We do actually train/evaluate on the full distribution (See Figure 5 rightmost). MuZero+SSL versions (especially reconstruction) continue to be a lot more sample-efficient even in the full-distribution, and MuZero itself seems to be quite a bit more sample efficient than PPO/PPG. 

I'm still not sure how to reconcile your results with the fact that the participants in the procgen contest ended up winning with modifications of our PPO/PPG baselines, rather than Q-learning and other value-based algorithms, whereas your paper suggests that Q-learning performs much better. The contest used 8M timesteps + 200 levels. I assume that your "QL" baseline is pretty similar to widespread DQN implementations.

https://arxiv.org/pdf/2103.15332.pdf

https://www.aicrowd.com/challenges/neurips-2020-procgen-competition/leaderboards?challenge_leaderboard_extra_id=470&challenge_round_id=662

Are there implementation level changes that dramatically improve performance of your QL implementation?

(Currently on vacation and I read your paper briefly while traveling, but I may very well have missed something.)

The Q-Learning baseline is a model-free control of MuZero. So it shares implementation details of MuZero (network architecture, replay ratio, training details etc.) while removing the model-based components of MuZero (details in sec A.2) . Some key differences you'd find vs a typical Q-learning implementation:  

  • Larger network architectures: 10 block ResNet compared to a few conv layers in typical implementations.
  • Higher sample reuse: When using a reanalyse ratio of 0.95, both MuZero and Q-Learning use each replay buffer sample an average of 20 times. The target network is updated every 100 training steps.
  • Batch size of 1024 and some smaller details like using categorical reward and value predictions similar to MuZero.
  • We also have a small model-based component which predicts reward at next time step which lets us decompose the Q(s,a) into reward and value predictions just like MuZero.

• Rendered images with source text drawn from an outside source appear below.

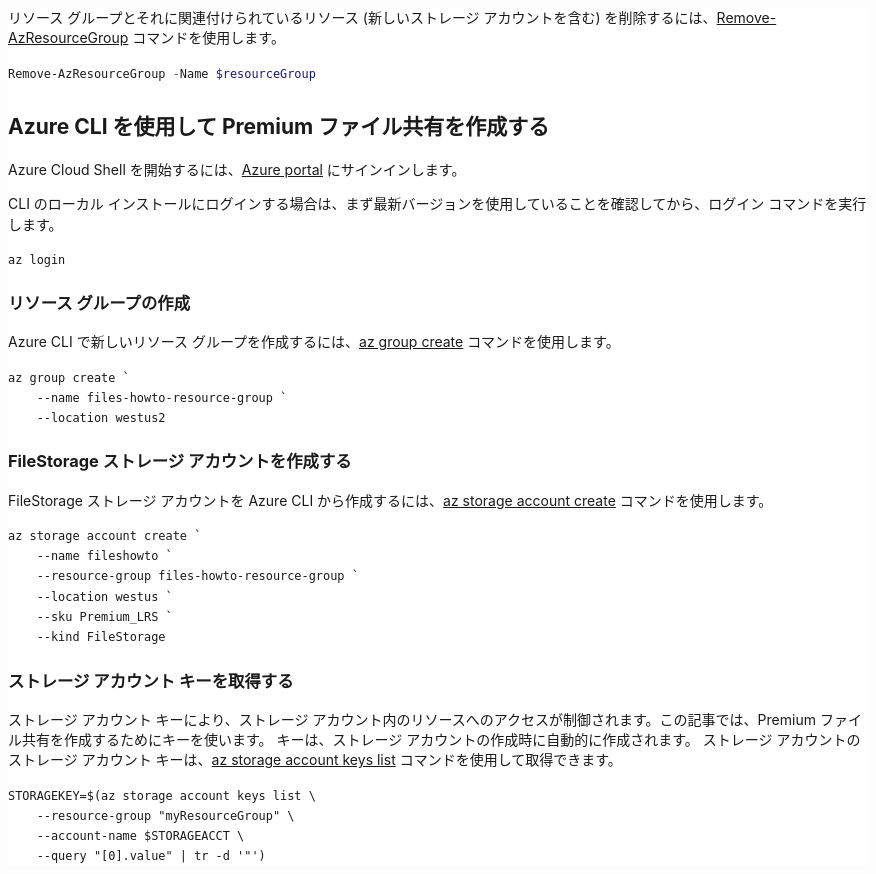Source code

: リソース グループとそれに関連付けられているリソース (新しいストレージ アカウントを含む) を削除するには、[Remove-AzResourceGroup](/powershell/module/az.resources/remove-azresourcegroup) コマンドを使用します。 

```powershell
Remove-AzResourceGroup -Name $resourceGroup
```

## <a name="create-a-premium-file-share-using-azure-cli"></a>Azure CLI を使用して Premium ファイル共有を作成する

Azure Cloud Shell を開始するには、[Azure portal](https://portal.azure.com) にサインインします。

CLI のローカル インストールにログインする場合は、まず最新バージョンを使用していることを確認してから、ログイン コマンドを実行します。

```cli
az login
```

### <a name="create-a-resource-group"></a>リソース グループの作成

Azure CLI で新しいリソース グループを作成するには、[az group create](/cli/azure/group) コマンドを使用します。

```azurecli-interactive
az group create `
    --name files-howto-resource-group `
    --location westus2
```

### <a name="create-a-filestorage-storage-account"></a>FileStorage ストレージ アカウントを作成する

FileStorage ストレージ アカウントを Azure CLI から作成するには、[az storage account create](/cli/azure/storage/account) コマンドを使用します。

```azurecli-interactive
az storage account create `
    --name fileshowto `
    --resource-group files-howto-resource-group `
    --location westus `
    --sku Premium_LRS `
    --kind FileStorage
```

### <a name="get-the-storage-account-key"></a>ストレージ アカウント キーを取得する

ストレージ アカウント キーにより、ストレージ アカウント内のリソースへのアクセスが制御されます。この記事では、Premium ファイル共有を作成するためにキーを使います。 キーは、ストレージ アカウントの作成時に自動的に作成されます。 ストレージ アカウントのストレージ アカウント キーは、[az storage account keys list](/cli/azure/storage/account/keys) コマンドを使用して取得できます。

```azurecli-interactive 
STORAGEKEY=$(az storage account keys list \
    --resource-group "myResourceGroup" \
    --account-name $STORAGEACCT \
    --query "[0].value" | tr -d '"')
```
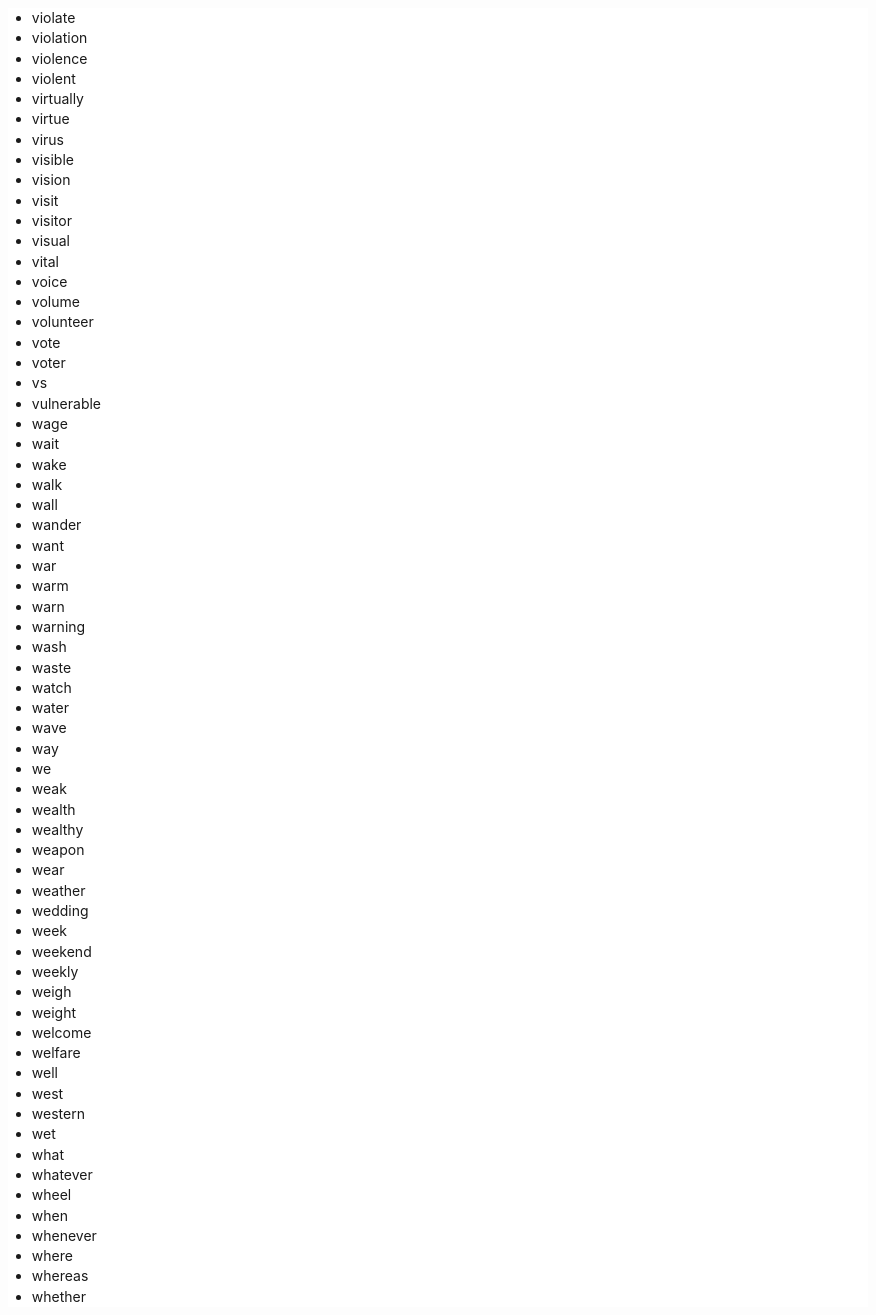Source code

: - violate
- violation
- violence
- violent
- virtually
- virtue
- virus
- visible
- vision
- visit
- visitor
- visual
- vital
- voice
- volume
- volunteer
- vote
- voter
- vs
- vulnerable
- wage
- wait
- wake
- walk
- wall
- wander
- want
- war
- warm
- warn
- warning
- wash
- waste
- watch
- water
- wave
- way
- we
- weak
- wealth
- wealthy
- weapon
- wear
- weather
- wedding
- week
- weekend
- weekly
- weigh
- weight
- welcome
- welfare
- well
- west
- western
- wet
- what
- whatever
- wheel
- when
- whenever
- where
- whereas
- whether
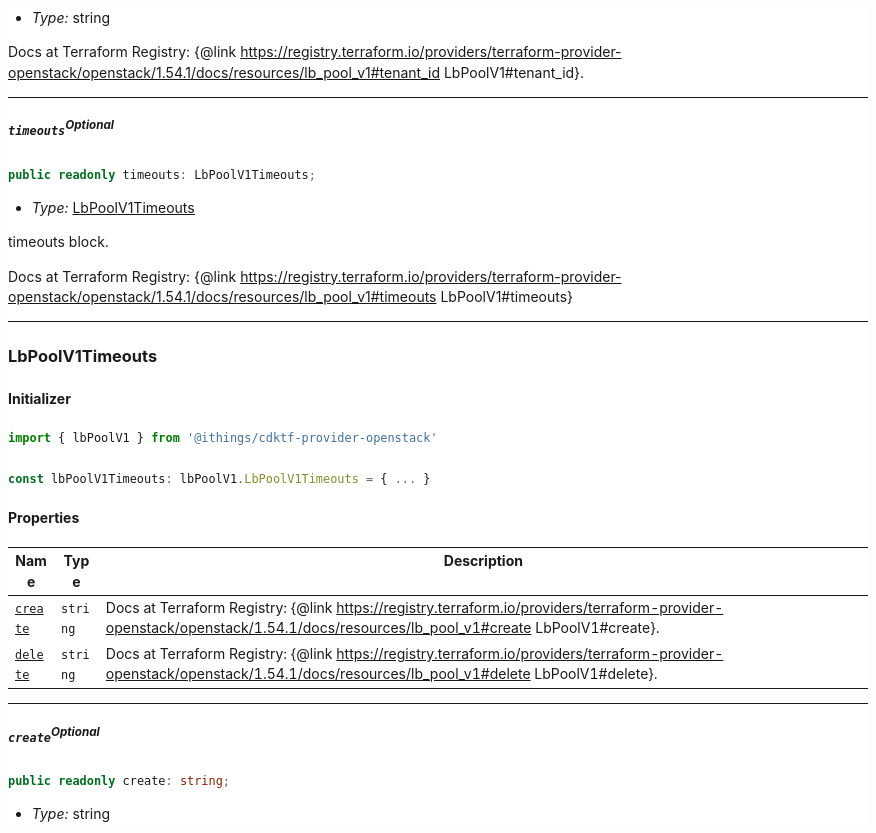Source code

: - *Type:* string

Docs at Terraform Registry: {@link https://registry.terraform.io/providers/terraform-provider-openstack/openstack/1.54.1/docs/resources/lb_pool_v1#tenant_id LbPoolV1#tenant_id}.

---

##### `timeouts`<sup>Optional</sup> <a name="timeouts" id="@ithings/cdktf-provider-openstack.lbPoolV1.LbPoolV1Config.property.timeouts"></a>

```typescript
public readonly timeouts: LbPoolV1Timeouts;
```

- *Type:* <a href="#@ithings/cdktf-provider-openstack.lbPoolV1.LbPoolV1Timeouts">LbPoolV1Timeouts</a>

timeouts block.

Docs at Terraform Registry: {@link https://registry.terraform.io/providers/terraform-provider-openstack/openstack/1.54.1/docs/resources/lb_pool_v1#timeouts LbPoolV1#timeouts}

---

### LbPoolV1Timeouts <a name="LbPoolV1Timeouts" id="@ithings/cdktf-provider-openstack.lbPoolV1.LbPoolV1Timeouts"></a>

#### Initializer <a name="Initializer" id="@ithings/cdktf-provider-openstack.lbPoolV1.LbPoolV1Timeouts.Initializer"></a>

```typescript
import { lbPoolV1 } from '@ithings/cdktf-provider-openstack'

const lbPoolV1Timeouts: lbPoolV1.LbPoolV1Timeouts = { ... }
```

#### Properties <a name="Properties" id="Properties"></a>

| **Name** | **Type** | **Description** |
| --- | --- | --- |
| <code><a href="#@ithings/cdktf-provider-openstack.lbPoolV1.LbPoolV1Timeouts.property.create">create</a></code> | <code>string</code> | Docs at Terraform Registry: {@link https://registry.terraform.io/providers/terraform-provider-openstack/openstack/1.54.1/docs/resources/lb_pool_v1#create LbPoolV1#create}. |
| <code><a href="#@ithings/cdktf-provider-openstack.lbPoolV1.LbPoolV1Timeouts.property.delete">delete</a></code> | <code>string</code> | Docs at Terraform Registry: {@link https://registry.terraform.io/providers/terraform-provider-openstack/openstack/1.54.1/docs/resources/lb_pool_v1#delete LbPoolV1#delete}. |

---

##### `create`<sup>Optional</sup> <a name="create" id="@ithings/cdktf-provider-openstack.lbPoolV1.LbPoolV1Timeouts.property.create"></a>

```typescript
public readonly create: string;
```

- *Type:* string
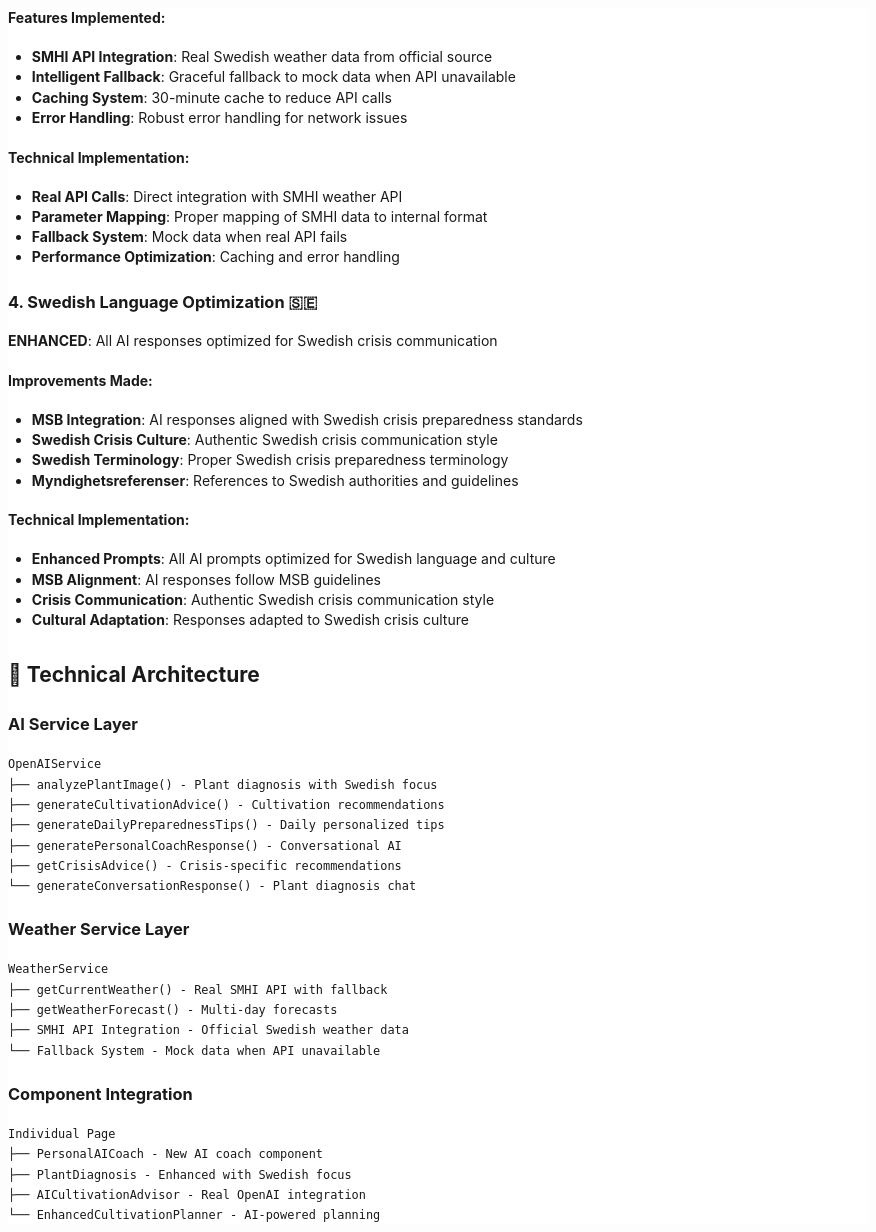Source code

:#### Features Implemented:
- **SMHI API Integration**: Real Swedish weather data from official source
- **Intelligent Fallback**: Graceful fallback to mock data when API unavailable
- **Caching System**: 30-minute cache to reduce API calls
- **Error Handling**: Robust error handling for network issues

#### Technical Implementation:
- **Real API Calls**: Direct integration with SMHI weather API
- **Parameter Mapping**: Proper mapping of SMHI data to internal format
- **Fallback System**: Mock data when real API fails
- **Performance Optimization**: Caching and error handling

### 4. **Swedish Language Optimization** 🇸🇪
**ENHANCED**: All AI responses optimized for Swedish crisis communication

#### Improvements Made:
- **MSB Integration**: AI responses aligned with Swedish crisis preparedness standards
- **Swedish Crisis Culture**: Authentic Swedish crisis communication style
- **Swedish Terminology**: Proper Swedish crisis preparedness terminology
- **Myndighetsreferenser**: References to Swedish authorities and guidelines

#### Technical Implementation:
- **Enhanced Prompts**: All AI prompts optimized for Swedish language and culture
- **MSB Alignment**: AI responses follow MSB guidelines
- **Crisis Communication**: Authentic Swedish crisis communication style
- **Cultural Adaptation**: Responses adapted to Swedish crisis culture

## 🔧 Technical Architecture

### **AI Service Layer**
```
OpenAIService
├── analyzePlantImage() - Plant diagnosis with Swedish focus
├── generateCultivationAdvice() - Cultivation recommendations
├── generateDailyPreparednessTips() - Daily personalized tips
├── generatePersonalCoachResponse() - Conversational AI
├── getCrisisAdvice() - Crisis-specific recommendations
└── generateConversationResponse() - Plant diagnosis chat
```

### **Weather Service Layer**
```
WeatherService
├── getCurrentWeather() - Real SMHI API with fallback
├── getWeatherForecast() - Multi-day forecasts
├── SMHI API Integration - Official Swedish weather data
└── Fallback System - Mock data when API unavailable
```

### **Component Integration**
```
Individual Page
├── PersonalAICoach - New AI coach component
├── PlantDiagnosis - Enhanced with Swedish focus
├── AICultivationAdvisor - Real OpenAI integration
└── EnhancedCultivationPlanner - AI-powered planning
```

I would guess larger networks + higher sample reuse have the biggest effect size compared to standard Q-learning implementations. 

The ProcGen competition also might have used the easy difficulty mode compared to the hard difficulty mode used in our paper.

Thanks, this is very insightful. BTW, I think your paper is excellent!

Thanks, glad you liked it, I really like the recent RL directions from OpenAI too! It would be interesting to see the use of model-based RL for the "RL as fine-tuning paradigm": making large pre-trained models more aligned/goal-directed efficiently by simply searching over a reward function learned from humans. 

Would you say Learning to Summarize is an example of this? https://arxiv.org/abs/2009.01325

It's model based RL because you're optimizing against the model of the human (ie the reward model). And  there are some results at the end on test-time search.

Or do you have something else in mind?

There's no PPO/PPG curve there -- I'd be curious to see that comparison. (though I agree that QL/MuZero will probably be more sample efficient.)